L'UIJPLF "indignée" par l'assassinat de Jean Dominique

PARIS, 5 avr (UPF) - L'Union internationale des journalistes et de la presse de langue française (UIJPLF) "s'indigne" de l'assassinat à Port-au-Prince, le 3 avril, du directeur de Radio Haïti Inter Jean Dominique et d'un gardien de la station, dans une lettre adressée aujourd'hui au président de la République d'Haïti René Préval. Le secrétaire général international de l'UIJPLF, Georges Gros, demande dans cette lettre au président haïtien "de ne ménager aucun effort pour que les auteurs de ces crimes crapuleux et leurs instigateurs soient pûnis conformément aux lois en vigueur dans votre pays".
wpeE1.jpg (2350 octets)

Côte d'Ivoire

L'ancien directeur de "Fraternité Matin" arrêté et relâché

ABIDJAN, 3 avr (AFP) - L'ancien directeur général du journal gouvernemental ivoirien Fraternité Matin, Michel Kouamé, interpellé vendredi 31 mars à son retour en Côte d'Ivoire, a été relâché aujourd'hui après une nuit au camp militaire d'Akouédo à Abidjan. M. Kouamé avait quitté le pays après le coup d'Etat du 24 décembre dernier, accompagnant le président déchu Henri Konan Bédié dans son exil en France. M. Kouamé avait été interpellé vendredi à son arrivée à l'aéroport d'Abidjan en compagnie de l'ancien ministre de la Défense du président Bédié, Bandama N'Gatta. Ce dernier toujours détenu à Akouédo est apparu dimanche à la télévision nationale, la tête rasée, pour annoncer qu'il était en bonne santé et bien traité.
wpeDE.jpg (2878 octets)

Haïti

Le directeur de Radio Haïti Inter et un gardien tués dans un attentat

PORT-AU-PRINCE, 3 avr (AFP) - Jean Dominique, le commentateur politique le plus célèbre d'Haïti et directeur de Radio Haïti Inter, et Jean-Claude Louissaint, gardien de la station, ont été tués par balles aujourd'hui dans un attentat non revendiqué. M. Dominique, 69 ans, venait de garer sa voiture dans la cour de sa radio et s'apprêtait à entrer dans le bâtiment, dans le quartier de Delmas (est de Port-au-Prince), quand M. Louissaint a été tué par une première rafale de coups de feu.
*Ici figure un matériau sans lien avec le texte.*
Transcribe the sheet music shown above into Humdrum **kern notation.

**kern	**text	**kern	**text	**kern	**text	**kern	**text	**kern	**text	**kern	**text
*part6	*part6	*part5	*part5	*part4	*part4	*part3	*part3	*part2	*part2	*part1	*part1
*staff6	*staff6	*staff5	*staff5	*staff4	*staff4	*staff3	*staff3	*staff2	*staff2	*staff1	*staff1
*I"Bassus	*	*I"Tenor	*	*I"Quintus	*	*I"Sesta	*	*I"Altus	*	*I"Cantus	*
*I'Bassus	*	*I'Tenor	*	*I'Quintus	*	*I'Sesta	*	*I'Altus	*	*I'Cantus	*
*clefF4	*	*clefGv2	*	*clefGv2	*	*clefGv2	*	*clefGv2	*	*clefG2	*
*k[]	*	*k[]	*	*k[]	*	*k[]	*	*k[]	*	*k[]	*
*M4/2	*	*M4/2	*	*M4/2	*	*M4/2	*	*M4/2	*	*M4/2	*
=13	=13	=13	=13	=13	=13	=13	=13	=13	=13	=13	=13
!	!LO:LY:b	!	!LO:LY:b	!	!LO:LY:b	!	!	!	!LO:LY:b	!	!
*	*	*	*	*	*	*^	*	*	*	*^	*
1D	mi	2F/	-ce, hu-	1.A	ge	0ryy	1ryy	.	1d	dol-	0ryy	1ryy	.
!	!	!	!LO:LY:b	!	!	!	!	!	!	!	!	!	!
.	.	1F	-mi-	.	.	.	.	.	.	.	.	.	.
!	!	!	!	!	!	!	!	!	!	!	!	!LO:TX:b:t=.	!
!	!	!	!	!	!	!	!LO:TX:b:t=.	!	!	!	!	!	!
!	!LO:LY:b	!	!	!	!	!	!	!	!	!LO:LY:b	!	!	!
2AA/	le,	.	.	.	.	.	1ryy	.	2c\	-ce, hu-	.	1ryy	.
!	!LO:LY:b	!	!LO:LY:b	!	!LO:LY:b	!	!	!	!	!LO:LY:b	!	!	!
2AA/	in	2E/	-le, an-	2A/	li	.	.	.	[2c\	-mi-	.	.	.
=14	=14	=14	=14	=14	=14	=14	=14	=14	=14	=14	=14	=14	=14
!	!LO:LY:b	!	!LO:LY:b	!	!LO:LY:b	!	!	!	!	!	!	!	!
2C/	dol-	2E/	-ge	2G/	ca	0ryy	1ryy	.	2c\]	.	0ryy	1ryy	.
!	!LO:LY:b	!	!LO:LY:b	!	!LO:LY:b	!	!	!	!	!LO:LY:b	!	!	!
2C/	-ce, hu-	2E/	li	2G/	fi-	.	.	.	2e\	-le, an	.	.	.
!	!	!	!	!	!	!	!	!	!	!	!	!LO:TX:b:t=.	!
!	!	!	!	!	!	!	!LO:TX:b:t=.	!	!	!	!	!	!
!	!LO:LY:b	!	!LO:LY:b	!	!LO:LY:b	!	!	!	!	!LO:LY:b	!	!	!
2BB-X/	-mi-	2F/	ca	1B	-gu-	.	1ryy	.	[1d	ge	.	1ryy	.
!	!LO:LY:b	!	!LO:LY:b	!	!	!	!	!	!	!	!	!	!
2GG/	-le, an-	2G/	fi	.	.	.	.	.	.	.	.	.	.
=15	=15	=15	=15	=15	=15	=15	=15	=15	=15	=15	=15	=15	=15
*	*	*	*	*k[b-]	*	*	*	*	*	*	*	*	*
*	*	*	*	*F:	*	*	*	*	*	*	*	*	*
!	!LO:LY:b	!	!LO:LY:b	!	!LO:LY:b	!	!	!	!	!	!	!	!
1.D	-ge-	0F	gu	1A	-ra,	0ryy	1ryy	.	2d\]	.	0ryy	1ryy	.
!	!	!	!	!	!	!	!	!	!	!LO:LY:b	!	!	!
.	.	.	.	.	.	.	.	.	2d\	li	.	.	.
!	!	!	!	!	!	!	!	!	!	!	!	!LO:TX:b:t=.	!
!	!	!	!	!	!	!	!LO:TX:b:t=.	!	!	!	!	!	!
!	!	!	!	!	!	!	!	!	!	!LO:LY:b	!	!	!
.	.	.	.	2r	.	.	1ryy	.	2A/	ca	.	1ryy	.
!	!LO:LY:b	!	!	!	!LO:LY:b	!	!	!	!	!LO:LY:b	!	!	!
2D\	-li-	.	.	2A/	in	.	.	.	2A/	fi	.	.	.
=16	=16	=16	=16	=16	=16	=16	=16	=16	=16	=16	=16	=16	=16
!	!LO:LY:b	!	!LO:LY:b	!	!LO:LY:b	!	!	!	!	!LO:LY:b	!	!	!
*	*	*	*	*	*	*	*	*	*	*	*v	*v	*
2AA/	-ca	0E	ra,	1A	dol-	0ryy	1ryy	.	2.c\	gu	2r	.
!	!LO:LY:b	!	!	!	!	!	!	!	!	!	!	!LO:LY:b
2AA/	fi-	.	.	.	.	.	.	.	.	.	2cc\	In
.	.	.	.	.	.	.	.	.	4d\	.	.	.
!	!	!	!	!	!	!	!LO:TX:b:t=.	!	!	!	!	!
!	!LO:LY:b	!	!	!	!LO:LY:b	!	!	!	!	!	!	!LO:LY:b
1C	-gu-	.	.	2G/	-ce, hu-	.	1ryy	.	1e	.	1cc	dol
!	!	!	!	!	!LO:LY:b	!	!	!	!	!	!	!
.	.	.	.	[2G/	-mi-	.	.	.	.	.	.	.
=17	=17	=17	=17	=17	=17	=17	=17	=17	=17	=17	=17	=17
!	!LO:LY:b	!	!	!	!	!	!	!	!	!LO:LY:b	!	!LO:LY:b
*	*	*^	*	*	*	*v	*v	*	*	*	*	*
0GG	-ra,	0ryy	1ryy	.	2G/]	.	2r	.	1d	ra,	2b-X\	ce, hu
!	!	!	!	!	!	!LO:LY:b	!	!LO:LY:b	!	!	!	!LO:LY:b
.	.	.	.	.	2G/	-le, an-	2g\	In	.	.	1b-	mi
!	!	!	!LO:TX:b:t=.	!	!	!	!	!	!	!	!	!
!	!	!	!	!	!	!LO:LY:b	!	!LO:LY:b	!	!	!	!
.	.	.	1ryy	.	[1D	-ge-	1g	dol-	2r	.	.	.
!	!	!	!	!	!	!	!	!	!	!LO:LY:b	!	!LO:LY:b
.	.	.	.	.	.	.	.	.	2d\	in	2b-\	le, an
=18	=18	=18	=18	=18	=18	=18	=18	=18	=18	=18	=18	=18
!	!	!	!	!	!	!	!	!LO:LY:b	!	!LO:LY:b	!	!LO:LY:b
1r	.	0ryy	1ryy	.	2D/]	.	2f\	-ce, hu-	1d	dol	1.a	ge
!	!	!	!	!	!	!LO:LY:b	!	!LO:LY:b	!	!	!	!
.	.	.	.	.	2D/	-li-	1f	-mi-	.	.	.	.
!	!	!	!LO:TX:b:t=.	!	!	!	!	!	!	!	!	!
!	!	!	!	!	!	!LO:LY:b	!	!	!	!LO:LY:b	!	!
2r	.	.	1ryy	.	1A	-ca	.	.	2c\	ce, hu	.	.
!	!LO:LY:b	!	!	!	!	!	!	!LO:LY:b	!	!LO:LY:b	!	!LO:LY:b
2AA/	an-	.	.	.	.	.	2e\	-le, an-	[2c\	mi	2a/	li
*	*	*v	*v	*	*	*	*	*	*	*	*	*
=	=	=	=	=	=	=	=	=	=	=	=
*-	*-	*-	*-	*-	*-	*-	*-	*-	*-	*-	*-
Une deuxième rafale a atteint de sept balles au thorax et à la tête le journaliste qui a succombé à ses blessures alors qu'il était transporté à l'hôpital de la communauté haïtienne. Le meurtrier a pu prendre la fuite.

Jean Dominique était le commentateur politique le plus célèbre du pays pour son engagement constant contre la dictature et la démocratie. Il était le frère d'un officier de l'ancienne armée haïtienne, tué lors d'une tentative de renversement de la dictature naissante de François Duvalier (Papa Doc) en 1958. Jean Dominique avait été contraint de fermer sa station et de partir en exil alors que sa femme, la journaliste Michèle Montas, et son équipe de journalistes et d'animateurs avaient été arrêtés puis expulsés par la dictature de Jean-Claude Duvalier en novembre 1980, avec plus d'une vingtaine de membres de la presse indépendante et de l'opposition. Il était revenu à Haïti après la chute de la dictature puis avait dû s'exiler à nouveau lors du coup d'Etat militaire contre le président élu Jean-Bertrand Aristide en 1991 avant de revenir après le retour à l'ordre constitutionnel en 1994.